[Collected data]
______
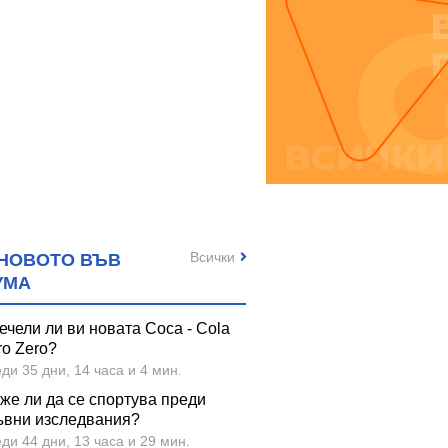
Всички
НОВОТО ВЪВ
УМА
ечели ли ви новата Coca - Cola
ro Zero?
ди 35 дни, 14 часа и 4 мин.
же ли да се спортува преди
ъвни изследвания?
ди 44 дни, 13 часа и 29 мин.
______
▶ **WHAT IS EXPECTED**
Would you retype the entries above in full, exactly as written, minus the pictures?

▶ **FINISHED EXERCISE**
Всички
НОВОТО ВЪВ
УМА
ечели ли ви новата Coca - Cola
ro Zero?
ди 35 дни, 14 часа и 4 мин.
же ли да се спортува преди
ъвни изследвания?
ди 44 дни, 13 часа и 29 мин.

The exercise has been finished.